Under the criteria of ≥ 90% sensitivity, individual classifications resulted in specificities ranging from 74-91% for the integrated dataset and 56-66%, 58-71% and 69-86% for mRNAs, lncRNAs and miRNAs individually. The specificity level for the multi-transcriptomic dataset was 85% after voting while it was 38%, 48% and 82% for mRNAs, lncRNAs and miRNAs, respectively. In the clinical setting, very high sensitivity may be requested. In the most stringent clinical setting with a sensitivity of 99%, the integrated dataset also outperformed the others with a specificity of 41% compared to 0%, 9% and 28% for mRNAs, lncRNAs and miRNAs, respectively.
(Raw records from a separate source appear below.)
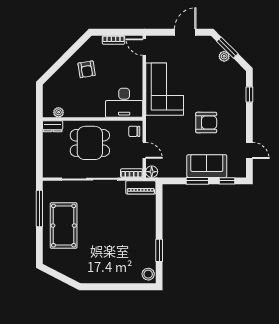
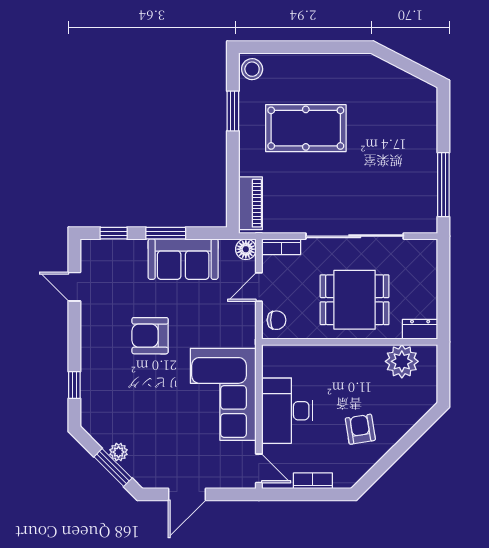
desk: (124, 103) -> (287, 411), moved, turned -90
plant: (59, 112) -> (402, 361), width x1.87, depth x1.87
door: (144, 150) -> (259, 287), hinge flipped
sofa: (207, 166) -> (183, 259), moved
piano: (141, 187) -> (250, 203), moved, turned 90
pool table: (64, 226) -> (306, 128), moved, turned 90

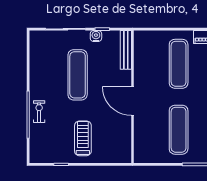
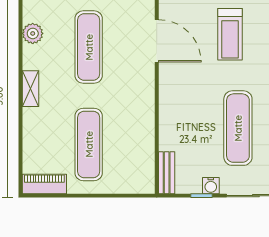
bench: (126, 50) -> (167, 173), width x0.73
door: (133, 101) -> (157, 41), moved

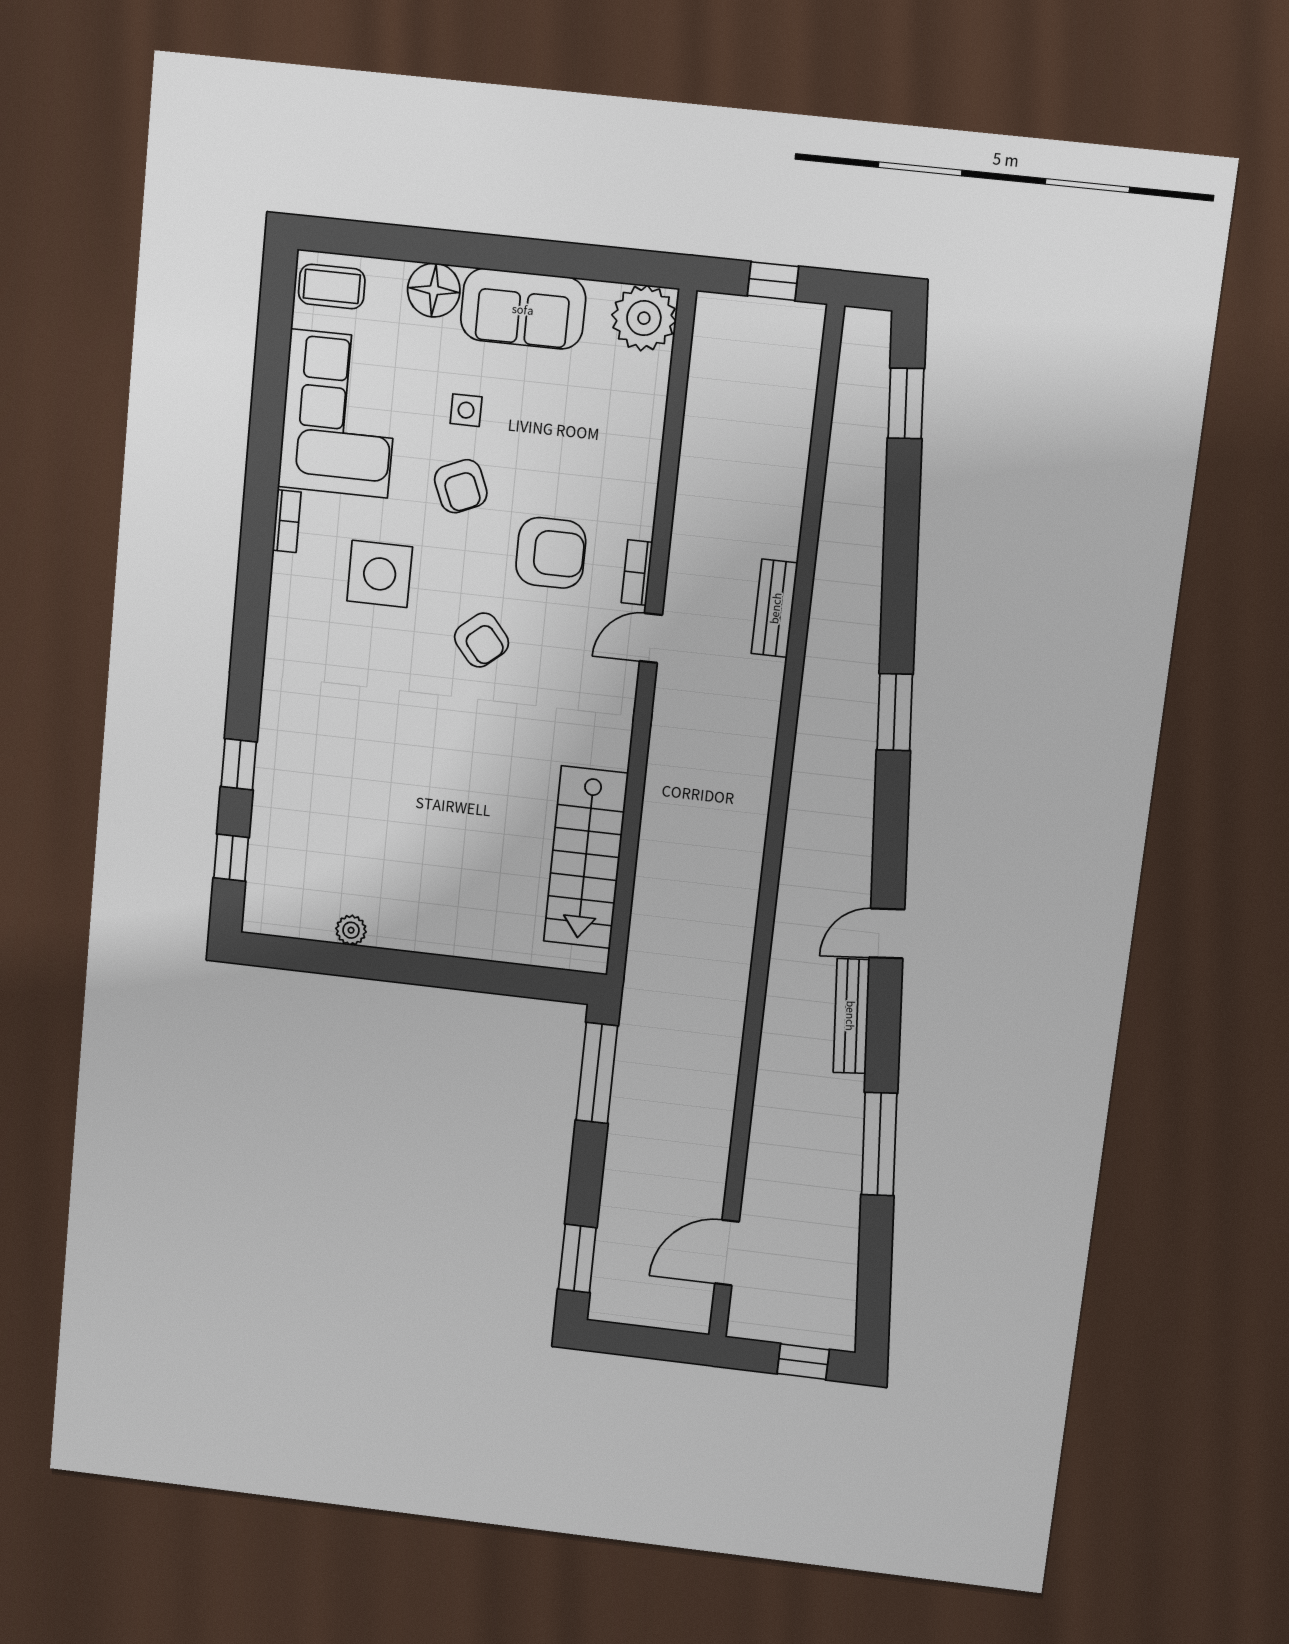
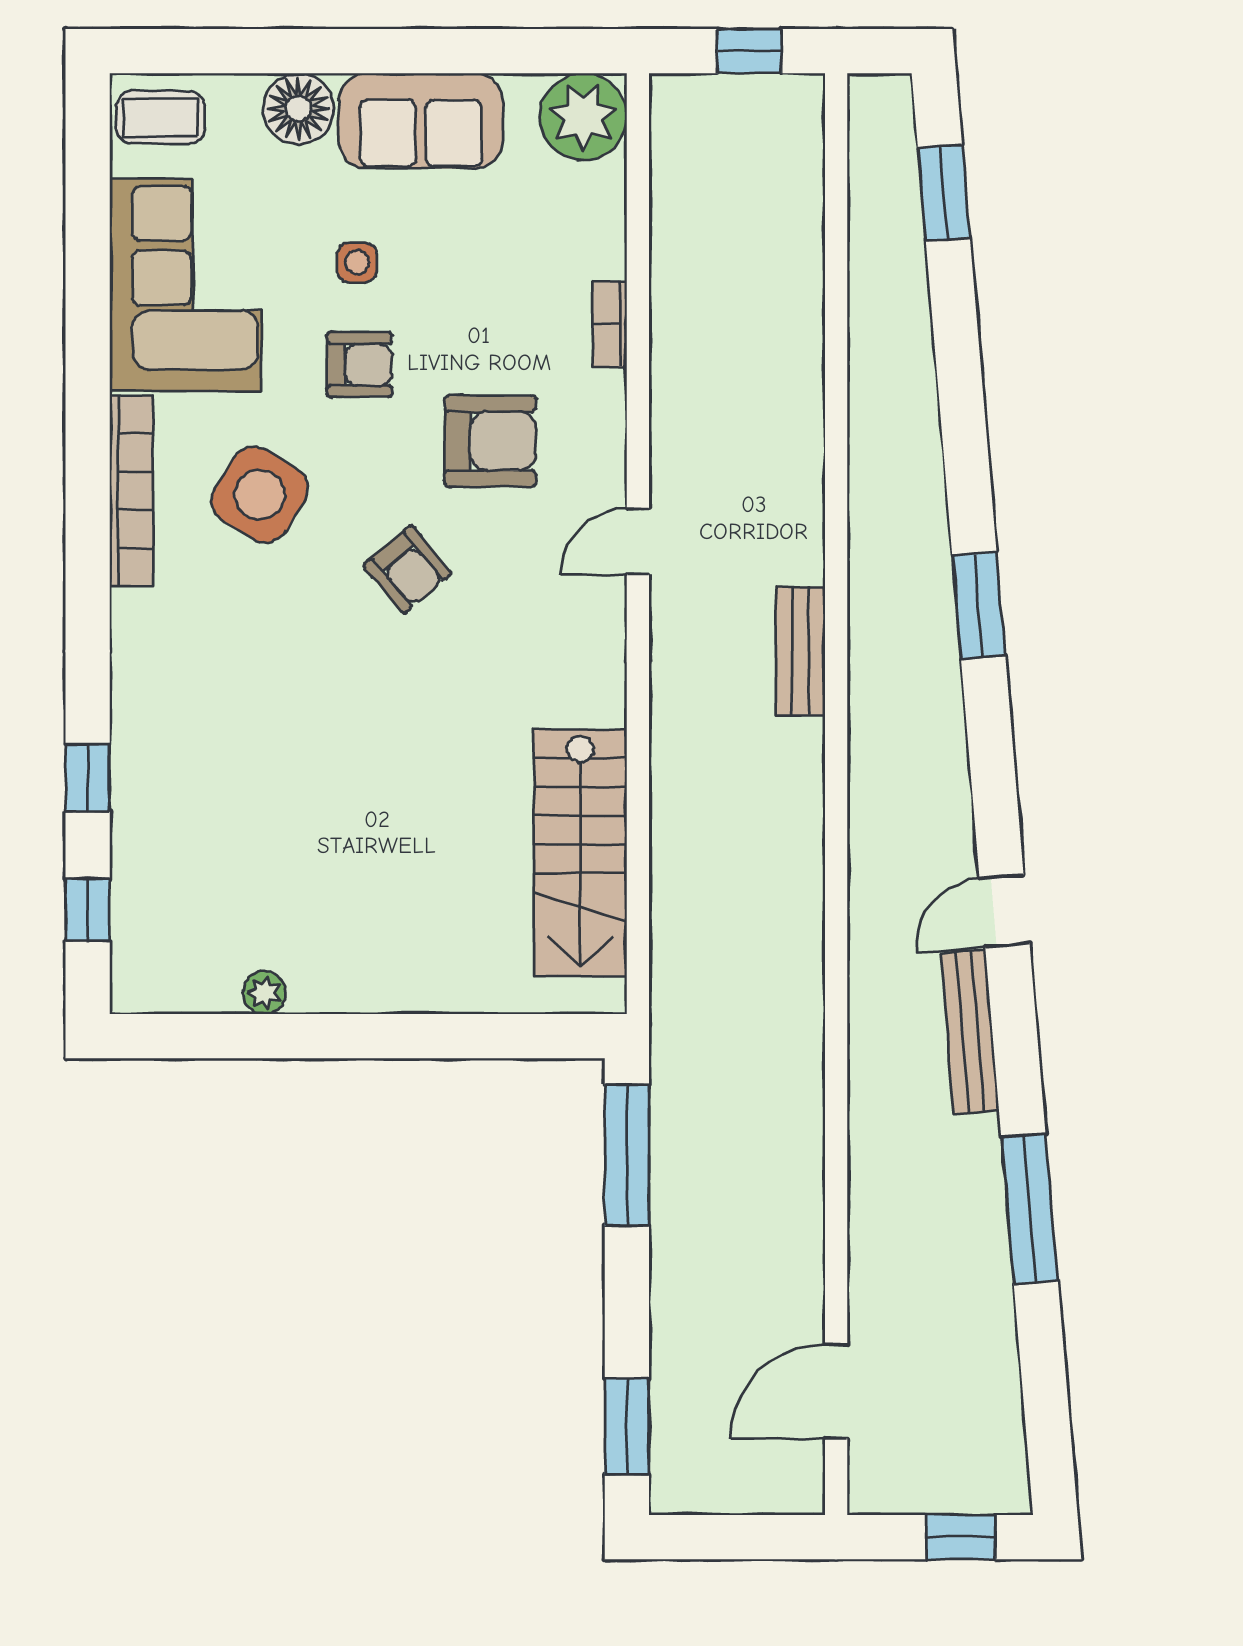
armchair: (461, 486) -> (359, 365), turned -67
bookcase: (287, 521) -> (131, 491), width x2.31, depth x1.31
bookcase: (637, 573) -> (610, 324), moved
side table: (380, 574) -> (260, 495), turned 31
bench: (775, 608) -> (800, 651), moved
Our results strongly suggest an improvement of prognostic power for classification using an integrated dataset compared to individual classes of RNA and thus encourage researches to opt for an integration of datasets rather than analyzing them separately.
用于确定惰性乳腺癌(BC)患者的预后工具远非理想,导致大量过度治疗。多项研究表明,mRNA、lncRNA和miRNA在BC中具有预后潜力。由于mRNA、lncRNA和miRNA捕获不同的转录组信息,我们假设将它们结合起来会提高分类性能。
我们的配对设计研究包括来自160例淋巴结阴性且未接受全身治疗的BC患者的新鲜冷冻原发性肿瘤样本,其中80例出现复发,80例无复发(平均随访20.9年)。我们整合了三类RNA,随后使用七种机器学习方法进行分类,然后采用投票方案。
在灵敏度≥90%的标准下,个体分类对整合数据集的特异性范围为74%-91%,对mRNA、lncRNA和miRNA个体的特异性分别为56%-66%、58%-71%和69%-86%。投票后,多转录组数据集的特异性水平为85%,而mRNA、lncRNA和miRNA的特异性分别为38%、48%和82%。在临床环境中,可能需要非常高的灵敏度。在灵敏度为99%的最严格临床环境中,整合数据集也优于其他数据集,特异性为41%,而mRNA、lncRNA和miRNA的特异性分别为0%、9%和28%。
我们的结果强烈表明,与单个RNA类别相比,使用整合数据集进行分类的预后能力有所提高,因此鼓励研究人员选择整合数据集而不是单独分析它们。